EXERCISE REQUIREMENTS: The data is to be reproduced in full and without error.

RECORDS PROVIDED:
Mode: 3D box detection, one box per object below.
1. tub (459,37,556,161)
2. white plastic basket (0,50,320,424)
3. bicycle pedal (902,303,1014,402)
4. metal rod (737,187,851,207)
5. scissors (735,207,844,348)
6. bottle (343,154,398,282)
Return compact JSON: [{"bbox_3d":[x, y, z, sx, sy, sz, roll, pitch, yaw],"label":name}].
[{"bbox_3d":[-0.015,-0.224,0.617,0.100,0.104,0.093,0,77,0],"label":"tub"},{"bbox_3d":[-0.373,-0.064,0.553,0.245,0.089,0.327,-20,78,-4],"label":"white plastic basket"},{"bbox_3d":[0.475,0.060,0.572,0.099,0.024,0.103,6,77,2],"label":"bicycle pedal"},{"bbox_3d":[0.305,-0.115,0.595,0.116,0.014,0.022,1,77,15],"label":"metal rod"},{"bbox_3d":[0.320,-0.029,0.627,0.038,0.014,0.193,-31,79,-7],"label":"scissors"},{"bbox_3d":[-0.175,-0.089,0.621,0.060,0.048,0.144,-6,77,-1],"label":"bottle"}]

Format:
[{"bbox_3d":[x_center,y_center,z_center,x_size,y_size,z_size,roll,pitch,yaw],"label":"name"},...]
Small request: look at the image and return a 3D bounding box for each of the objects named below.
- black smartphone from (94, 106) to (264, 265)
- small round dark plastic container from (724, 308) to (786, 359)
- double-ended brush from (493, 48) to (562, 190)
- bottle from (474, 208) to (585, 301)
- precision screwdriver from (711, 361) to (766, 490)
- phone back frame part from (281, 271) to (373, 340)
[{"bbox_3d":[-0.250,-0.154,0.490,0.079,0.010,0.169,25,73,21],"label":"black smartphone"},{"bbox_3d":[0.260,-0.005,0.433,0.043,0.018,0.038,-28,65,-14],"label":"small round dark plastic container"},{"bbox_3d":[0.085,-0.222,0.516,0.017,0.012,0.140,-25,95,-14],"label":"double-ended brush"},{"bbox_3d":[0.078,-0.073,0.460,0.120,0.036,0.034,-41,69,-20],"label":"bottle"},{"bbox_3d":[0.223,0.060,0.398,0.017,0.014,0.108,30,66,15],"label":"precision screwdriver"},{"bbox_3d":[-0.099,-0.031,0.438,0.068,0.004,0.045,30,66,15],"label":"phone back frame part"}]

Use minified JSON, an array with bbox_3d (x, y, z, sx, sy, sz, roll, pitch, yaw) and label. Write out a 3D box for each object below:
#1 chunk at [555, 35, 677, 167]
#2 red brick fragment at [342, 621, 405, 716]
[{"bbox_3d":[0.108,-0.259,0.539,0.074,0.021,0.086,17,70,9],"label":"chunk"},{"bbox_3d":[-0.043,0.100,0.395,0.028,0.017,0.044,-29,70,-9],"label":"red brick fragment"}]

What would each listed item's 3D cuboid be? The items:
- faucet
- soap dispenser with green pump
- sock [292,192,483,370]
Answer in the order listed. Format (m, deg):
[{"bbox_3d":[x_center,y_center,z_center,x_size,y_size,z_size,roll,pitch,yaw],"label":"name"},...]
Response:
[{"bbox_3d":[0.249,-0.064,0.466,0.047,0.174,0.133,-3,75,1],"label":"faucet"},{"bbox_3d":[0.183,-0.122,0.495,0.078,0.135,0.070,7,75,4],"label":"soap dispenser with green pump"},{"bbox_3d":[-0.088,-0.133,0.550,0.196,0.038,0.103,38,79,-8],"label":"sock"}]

TASK ANSWER:
Mode: 3D box detection, one box per object below.
1. tub (459,37,556,161)
2. white plastic basket (0,50,320,424)
3. bicycle pedal (902,303,1014,402)
4. metal rod (737,187,851,207)
5. scissors (735,207,844,348)
6. bottle (343,154,398,282)
Return compact JSON: [{"bbox_3d":[x, y, z, sx, sy, sz, roll, pitch, yaw],"label":name}].
[{"bbox_3d":[-0.015,-0.224,0.617,0.100,0.104,0.093,0,77,0],"label":"tub"},{"bbox_3d":[-0.373,-0.064,0.553,0.245,0.089,0.327,-20,78,-4],"label":"white plastic basket"},{"bbox_3d":[0.475,0.060,0.572,0.099,0.024,0.103,6,77,2],"label":"bicycle pedal"},{"bbox_3d":[0.305,-0.115,0.595,0.116,0.014,0.022,1,77,15],"label":"metal rod"},{"bbox_3d":[0.320,-0.029,0.627,0.038,0.014,0.193,-31,79,-7],"label":"scissors"},{"bbox_3d":[-0.175,-0.089,0.621,0.060,0.048,0.144,-6,77,-1],"label":"bottle"}]

Format:
[{"bbox_3d":[x_center,y_center,z_center,x_size,y_size,z_size,roll,pitch,yaw],"label":"name"},...]
Small request: look at the image and return a 3D bounding box for each of the objects named below.
- black smartphone from (94, 106) to (264, 265)
- small round dark plastic container from (724, 308) to (786, 359)
- double-ended brush from (493, 48) to (562, 190)
- bottle from (474, 208) to (585, 301)
- precision screwdriver from (711, 361) to (766, 490)
- phone back frame part from (281, 271) to (373, 340)
[{"bbox_3d":[-0.250,-0.154,0.490,0.079,0.010,0.169,25,73,21],"label":"black smartphone"},{"bbox_3d":[0.260,-0.005,0.433,0.043,0.018,0.038,-28,65,-14],"label":"small round dark plastic container"},{"bbox_3d":[0.085,-0.222,0.516,0.017,0.012,0.140,-25,95,-14],"label":"double-ended brush"},{"bbox_3d":[0.078,-0.073,0.460,0.120,0.036,0.034,-41,69,-20],"label":"bottle"},{"bbox_3d":[0.223,0.060,0.398,0.017,0.014,0.108,30,66,15],"label":"precision screwdriver"},{"bbox_3d":[-0.099,-0.031,0.438,0.068,0.004,0.045,30,66,15],"label":"phone back frame part"}]

Use minified JSON, an array with bbox_3d (x, y, z, sx, sy, sz, roll, pitch, yaw) and label. Write out a 3D box for each object below:
#1 chunk at [555, 35, 677, 167]
#2 red brick fragment at [342, 621, 405, 716]
[{"bbox_3d":[0.108,-0.259,0.539,0.074,0.021,0.086,17,70,9],"label":"chunk"},{"bbox_3d":[-0.043,0.100,0.395,0.028,0.017,0.044,-29,70,-9],"label":"red brick fragment"}]

What would each listed item's 3D cuboid be? The items:
- faucet
- soap dispenser with green pump
- sock [292,192,483,370]
Answer in the order listed. Format (m, deg):
[{"bbox_3d":[x_center,y_center,z_center,x_size,y_size,z_size,roll,pitch,yaw],"label":"name"},...]
Response:
[{"bbox_3d":[0.249,-0.064,0.466,0.047,0.174,0.133,-3,75,1],"label":"faucet"},{"bbox_3d":[0.183,-0.122,0.495,0.078,0.135,0.070,7,75,4],"label":"soap dispenser with green pump"},{"bbox_3d":[-0.088,-0.133,0.550,0.196,0.038,0.103,38,79,-8],"label":"sock"}]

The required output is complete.